The deal “created the catalyst for a really strong Southeastern bank,” Carroll said. “We knew it would take longer to do it independently. The culture aligned. The vision aligned. The bank boards aligned. That doesn’t happen easily. We were fortunate.”
It helps that Welborn and Carroll recognize each other’s strengths. Carroll, who has been in banking for roughly 25 years, focuses on the day-to-day operations, while Welborn, who runs a consulting firm that specializes in transportation logistics, uses his networks for initiatives such as M&A.
“We tease each other’s wives that we spend more time with each other than with them,” Welborn said. “I know what my responsibilities are and Billy’s responsible for running the bank — and he does a great job with it.”
Smart’s executives, who want to complete more acquisitions across the Southeast, are focused on fill-in deals for banks with $200 million to $500 million of assets, they said. Smart wants to snag smaller institutions that might be overlooked by the larger acquirers.

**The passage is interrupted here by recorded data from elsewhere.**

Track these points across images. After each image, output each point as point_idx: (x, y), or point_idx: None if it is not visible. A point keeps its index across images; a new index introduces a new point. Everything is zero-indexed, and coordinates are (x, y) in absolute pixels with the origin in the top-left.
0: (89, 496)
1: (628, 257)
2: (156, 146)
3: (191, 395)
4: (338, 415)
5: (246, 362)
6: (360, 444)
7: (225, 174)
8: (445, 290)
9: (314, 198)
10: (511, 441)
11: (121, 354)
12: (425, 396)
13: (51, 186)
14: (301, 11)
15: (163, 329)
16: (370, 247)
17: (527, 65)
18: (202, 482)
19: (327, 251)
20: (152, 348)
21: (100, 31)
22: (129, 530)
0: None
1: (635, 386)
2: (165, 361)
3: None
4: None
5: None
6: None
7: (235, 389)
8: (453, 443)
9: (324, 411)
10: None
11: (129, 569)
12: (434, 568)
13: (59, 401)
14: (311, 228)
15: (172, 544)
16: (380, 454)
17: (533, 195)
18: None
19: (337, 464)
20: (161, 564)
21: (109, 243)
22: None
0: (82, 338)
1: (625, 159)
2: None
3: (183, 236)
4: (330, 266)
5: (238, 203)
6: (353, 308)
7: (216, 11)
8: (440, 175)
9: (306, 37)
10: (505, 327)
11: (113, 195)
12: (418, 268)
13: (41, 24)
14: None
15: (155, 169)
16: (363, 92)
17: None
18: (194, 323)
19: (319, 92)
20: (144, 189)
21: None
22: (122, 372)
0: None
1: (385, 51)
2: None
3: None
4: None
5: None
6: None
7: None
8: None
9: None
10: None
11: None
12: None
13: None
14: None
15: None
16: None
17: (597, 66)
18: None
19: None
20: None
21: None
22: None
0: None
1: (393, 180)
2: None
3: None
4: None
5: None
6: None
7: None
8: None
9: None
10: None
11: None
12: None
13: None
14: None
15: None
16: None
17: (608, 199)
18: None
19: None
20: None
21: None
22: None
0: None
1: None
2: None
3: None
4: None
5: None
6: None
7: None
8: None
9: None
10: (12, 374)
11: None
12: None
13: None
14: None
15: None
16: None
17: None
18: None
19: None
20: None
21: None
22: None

Smaller institutions have a number of reasons to sell.
Southern Community, for instance, decided to look into selling after its board took into account rising compliance requirements and a core processing contract that was up for renewal. A strengthening economy also played into the thinking, Bill Yoder, Southern Community’s president and CEO, said through a spokeswoman.
After meeting with representatives from a dozen banks, Southern Community opted to sell to Smart because of its growth-oriented strategy and history of putting customers first, Yoder said.
Smart, as a publicly traded institution, also provides an exit strategy for bank investors who might want a chance to cash out.
“There aren’t a lot of banks of our size with a public currency,” Carroll said. “Most sellers want liquidity, so having a Nasdaq-traded security is a big plus.”